*What the task requires*. Reproduce every line of the rows from the line containing "right hip: (365, 964, -8)" through the end of the rows, shifting each keypoint value (x, y and depth alike) up by 93 while keeping the boxes and all other text unchanged. Leave the pictures out of your answer.

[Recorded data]
Start of Block
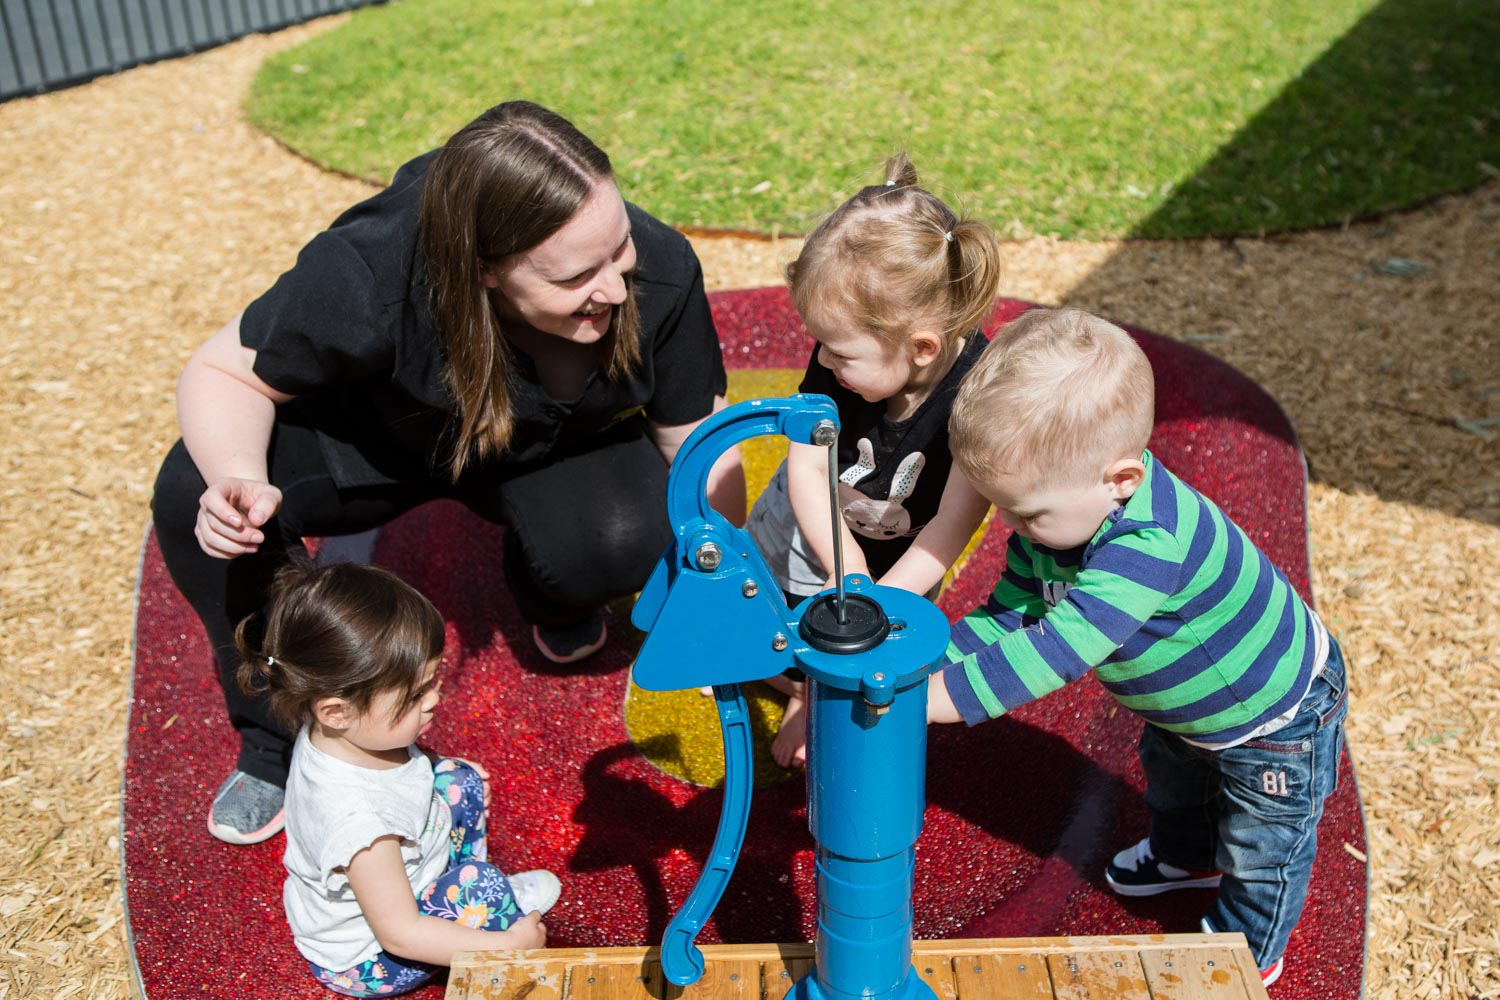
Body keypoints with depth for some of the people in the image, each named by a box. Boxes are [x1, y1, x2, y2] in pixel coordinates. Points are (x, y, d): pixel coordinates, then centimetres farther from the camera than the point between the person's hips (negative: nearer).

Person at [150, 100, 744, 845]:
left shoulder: (660, 273, -32)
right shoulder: (364, 279, -38)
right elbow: (222, 373, -21)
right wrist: (240, 478, -42)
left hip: (555, 448, 1)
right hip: (387, 433, 0)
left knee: (624, 541, -33)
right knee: (193, 499, -24)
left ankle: (549, 597, 7)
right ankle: (280, 734, -1)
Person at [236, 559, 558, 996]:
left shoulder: (333, 732, -19)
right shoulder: (357, 816, -43)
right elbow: (400, 934, -33)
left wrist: (449, 773, 2)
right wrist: (508, 945, -26)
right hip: (365, 964, -8)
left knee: (460, 782, 4)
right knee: (478, 883, -25)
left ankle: (460, 892, 24)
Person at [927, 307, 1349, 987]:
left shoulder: (1148, 546, -48)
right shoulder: (1065, 509, -20)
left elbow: (1053, 651, -54)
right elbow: (1004, 617, -16)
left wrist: (918, 701, -56)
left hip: (1279, 714, -8)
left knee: (1260, 846, 18)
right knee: (1171, 774, 34)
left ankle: (1247, 951, 47)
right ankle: (1187, 855, 66)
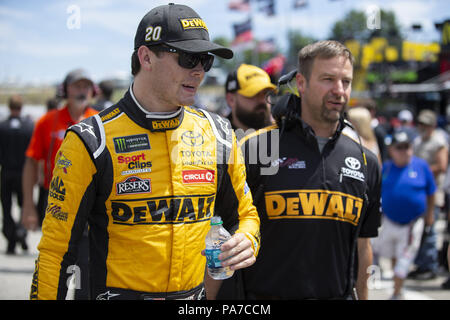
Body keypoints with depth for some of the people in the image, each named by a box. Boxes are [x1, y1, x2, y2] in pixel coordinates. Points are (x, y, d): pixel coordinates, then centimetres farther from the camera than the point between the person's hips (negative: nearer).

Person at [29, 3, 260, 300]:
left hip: (196, 295, 4)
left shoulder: (218, 135, 3)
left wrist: (246, 242, -5)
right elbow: (55, 250, -8)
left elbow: (243, 214, 16)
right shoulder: (92, 142, -11)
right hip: (118, 293, -4)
End of Block
*Problem solution*.
right hip: (458, 1057, 85)
left knee: (553, 875, 97)
right knee: (571, 976, 68)
left ankle: (553, 985, 117)
Person at [927, 307, 1349, 987]:
left shoulder: (1241, 639, 45)
right shoulder: (1158, 602, 73)
left elbow: (1146, 744, 39)
right elbow: (1097, 710, 77)
left wrist: (1011, 794, 37)
left hip: (1372, 807, 85)
left knee: (1353, 939, 111)
right knee: (1264, 867, 127)
left ankle: (1340, 1044, 140)
right ankle: (1280, 948, 159)
Body keypoints with depth for some of the people in the image, each named by a box. Boxes are [x1, y1, x2, y2] in pixel coordinates. Points are (x, y, d): pixel coordinates, then centimetres farther from the camera than the point between the person's hips (negative: nearer).

Person at [29, 3, 260, 300]:
left hip: (289, 388, 97)
left shoulder: (311, 228, 96)
left wrist: (339, 335, 88)
right elbow: (148, 343, 85)
left elbow: (336, 307, 109)
right shoulder: (185, 235, 82)
right hip: (211, 386, 89)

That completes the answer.